You look tired and feel hot. A fever again the nurse says. I gently try to rouse you but you are asleep. We go into the patient sitting area and have lunch. After lunch, you are still very tired and not responsive. We go back to the sitting area and start to make the dream catchers.
We attract interest from some of the other people in the room. I tell them what we are doing and one gentleman in particular is quite moved. It turns out he is an outreach worker, of sorts, for people on the street and had recently suffered the ultimate loss. He, and his wife, lost their daughter and their grandchild a few months previously. I can’t imagine their pain.
Terry and Chris G. arrive. I take then into see Chris. There is no change. Chris G remembers being in the same room a little over 4 years ago with a vascular brain injury. It resulted in a hole in his brain – but Terry and Chris agree nothing seems lost from his ‘hard drive’. The brain is a mystery and full of surprises.
We decide that a little diversion would be good for moral. So we walk across the street to the museum. The children discover all sorts of treasures there: a butterfly garden, trilobite’s fossils and whalebones.
Chris G had discovered a whale skeleton washed up on a beach near his cottage this summer – he has been bringing home pieces in his kayak so he can reassemble it. He believes it is a small right whale. Chris G’s enthusiasm is contagious … he is good at making enthusiasm contagious – he is a teacher – I’ll bet he is a really good teacher.
Terry finds a small hummingbird egg that is the size of a Tic Tac. In the display, the eggs are numbered from largest to smallest with the hummingbird egg being the smallest … It’s number 29! Your favorite number for one of your favorite birds.

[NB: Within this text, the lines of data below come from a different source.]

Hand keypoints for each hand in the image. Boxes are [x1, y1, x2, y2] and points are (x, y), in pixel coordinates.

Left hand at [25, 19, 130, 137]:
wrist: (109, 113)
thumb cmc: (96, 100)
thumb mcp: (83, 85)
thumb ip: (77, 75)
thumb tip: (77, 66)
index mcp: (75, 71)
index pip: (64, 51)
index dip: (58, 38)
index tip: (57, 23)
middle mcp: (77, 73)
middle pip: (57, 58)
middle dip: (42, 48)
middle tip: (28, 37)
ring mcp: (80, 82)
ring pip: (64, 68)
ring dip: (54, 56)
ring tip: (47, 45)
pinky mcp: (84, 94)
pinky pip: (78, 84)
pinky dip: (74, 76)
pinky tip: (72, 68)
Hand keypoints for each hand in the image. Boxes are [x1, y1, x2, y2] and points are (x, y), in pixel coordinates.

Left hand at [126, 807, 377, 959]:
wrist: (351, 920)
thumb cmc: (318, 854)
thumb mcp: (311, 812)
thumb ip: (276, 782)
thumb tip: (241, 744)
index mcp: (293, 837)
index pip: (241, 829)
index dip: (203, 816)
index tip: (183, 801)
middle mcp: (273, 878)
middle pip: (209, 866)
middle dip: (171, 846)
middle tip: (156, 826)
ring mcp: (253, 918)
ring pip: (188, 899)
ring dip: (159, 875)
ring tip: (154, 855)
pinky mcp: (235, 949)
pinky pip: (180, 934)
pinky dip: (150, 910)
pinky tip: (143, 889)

Chris has always loved feeding the hummingbirds, He would put out the feeders in May and mark on the calendar the first hummingbird sighting of the year. He would carefully make up a sugar solution and keep the feeders well stocked. Hummingbirds are migratory. I think he loves hummingbirds because they are capable of so much … for a such little bird … another underdog story.

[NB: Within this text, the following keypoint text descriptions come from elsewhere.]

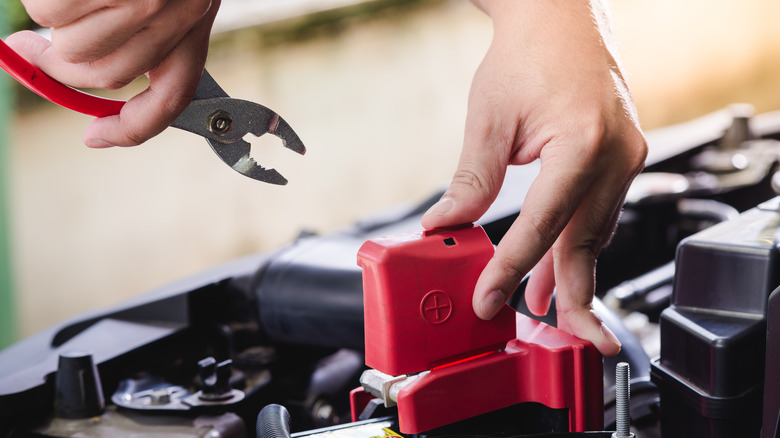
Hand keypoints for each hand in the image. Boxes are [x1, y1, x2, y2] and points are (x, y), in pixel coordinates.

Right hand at [6, 0, 220, 146]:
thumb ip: (138, 32)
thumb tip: (57, 56)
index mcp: (191, 24)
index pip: (167, 101)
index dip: (129, 130)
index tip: (94, 139)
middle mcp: (170, 14)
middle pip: (94, 72)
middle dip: (52, 63)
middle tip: (25, 48)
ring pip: (62, 33)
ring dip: (47, 12)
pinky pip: (46, 5)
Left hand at [421, 0, 646, 356]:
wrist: (560, 15)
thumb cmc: (527, 54)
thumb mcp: (489, 118)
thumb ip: (472, 179)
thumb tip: (446, 224)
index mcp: (582, 145)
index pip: (541, 227)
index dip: (511, 269)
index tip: (488, 298)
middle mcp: (616, 155)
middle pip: (583, 242)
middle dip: (566, 293)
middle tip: (557, 332)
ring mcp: (628, 156)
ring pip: (596, 231)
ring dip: (569, 269)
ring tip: (546, 303)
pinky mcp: (624, 155)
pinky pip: (600, 210)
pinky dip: (577, 239)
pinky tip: (559, 261)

We went to a coffee shop after and Terry reveals that she bought a pocket full of beautiful polished rocks. All different colors; green, purple, golden brown and turquoise. She said “Each of you pick a rock and put it in your pocket. Throughout the day, when you put hand in your pocket, remember to be thankful for something.” What a brilliant idea, it was good for the children hear but it also made an impression on me too.
We visited with you a little more, you did open your eyes briefly and held Tara’s hand. You pulled her hand to your mouth to kiss. It was a weak gesture but Tara recalled it later on the drive home, “I got the first kiss from Daddy”.

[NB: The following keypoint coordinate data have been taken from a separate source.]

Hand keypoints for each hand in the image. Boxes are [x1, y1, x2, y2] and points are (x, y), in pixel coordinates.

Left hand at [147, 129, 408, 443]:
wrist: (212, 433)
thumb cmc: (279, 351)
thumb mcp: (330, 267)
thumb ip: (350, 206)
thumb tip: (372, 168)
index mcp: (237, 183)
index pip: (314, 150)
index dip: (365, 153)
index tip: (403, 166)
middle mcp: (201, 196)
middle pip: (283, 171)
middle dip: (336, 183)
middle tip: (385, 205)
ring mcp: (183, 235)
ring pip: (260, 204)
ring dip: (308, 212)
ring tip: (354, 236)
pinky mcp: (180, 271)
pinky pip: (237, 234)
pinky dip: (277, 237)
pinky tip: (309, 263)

I feel down. Today is the first day, since the drain was put in, that I have seen a decline. The children pick up on my concern. Quinn didn’t want to get to close. He watched from the foot of the bed then came to me, sat on my lap, reached up and jingled your chain. We hugged and I whispered “This is a hard day for Daddy”. I tell him “There will be ups and downs … just like in a real marathon – some parts are going to be harder then others. This is a hard part.” I wanted to believe this myself.
Most runners don’t appreciate hills. Chris does, he likes to train on hills. On a Sunday afternoon, he would run up and down Wood Street hill several times. He liked the ups the best. The downs are hard on the joints but the ups really worked his legs – it made him feel good.
If this new chapter in Chris’ life is going to be about survival and running the marathon of his life, then, we must prepare for it. The start, the ups and the downs, the stumbles and trips ups, the water stops, the cheering and the finish. All these parts of the race have their good parts and bad. We must prepare for the hills and all the rest of the race.
When I think about the challenges we have ahead – I get a little overwhelmed – then I put my hand in my pocket and finger the purple polished rock … Now I’m thankful for the challenges we have overcome. Thanks Terry.